• **Stated problem**: Output the lines from the one that contains "pose: elev=263.7 azim=84.0" through the one that contains "Dot at: (297, 308)", inclusive, reproducing each character for character.

• **Extracted records**:
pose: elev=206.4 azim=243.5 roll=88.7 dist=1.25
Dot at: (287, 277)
==
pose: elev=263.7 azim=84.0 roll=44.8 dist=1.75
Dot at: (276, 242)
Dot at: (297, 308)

• **Task output**:
pose: elev=263.7 azim=84.0 roll=44.8 dist=1.75
Dot at: (276, 242)
Dot at: (297, 308)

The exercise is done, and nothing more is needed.